▶ **Written task**: The response must consist of every line of the listing, reproduced verbatim.

▶ **Material supplied**:
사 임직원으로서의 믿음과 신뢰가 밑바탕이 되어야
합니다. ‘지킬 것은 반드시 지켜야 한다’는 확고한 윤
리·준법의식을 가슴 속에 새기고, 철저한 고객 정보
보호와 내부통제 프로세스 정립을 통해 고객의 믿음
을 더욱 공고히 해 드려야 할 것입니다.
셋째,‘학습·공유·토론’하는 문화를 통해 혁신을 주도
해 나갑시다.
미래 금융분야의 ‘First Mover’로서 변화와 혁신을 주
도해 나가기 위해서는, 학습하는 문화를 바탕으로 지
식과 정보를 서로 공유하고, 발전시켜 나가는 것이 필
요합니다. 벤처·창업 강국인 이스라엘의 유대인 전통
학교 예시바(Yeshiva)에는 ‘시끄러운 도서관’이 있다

▶ **Your response**:
사 임직원으로서의 믿음과 신뢰가 밑바탕이 되어야
합니다. ‘지킬 것은 반드시 지켜야 한다’는 확고한 윤
리·준법의식을 가슴 속에 새기고, 철저한 고객 정보
보호와 내부통제 프로세스 정립을 통해 고객의 믿음
을 더욱 공고히 해 드려야 할 것입니다.
셋째,‘학습·공유·토론’하는 문화를 통해 혁신을 주도
해 나갑시다.
미래 금융분야의 ‘First Mover’로서 변화와 혁신을 주
도해 나가기 위해서는, 학습하는 문화를 바탕으로 지
식과 정보를 서로 공유하고, 발전시켜 나가는 것이 필
요합니다. 벤처·창업 강국인 이스라엘의 유대인 전통
학교 예시바(Yeshiva)에는 ‘시끄러운 도서관’이 있다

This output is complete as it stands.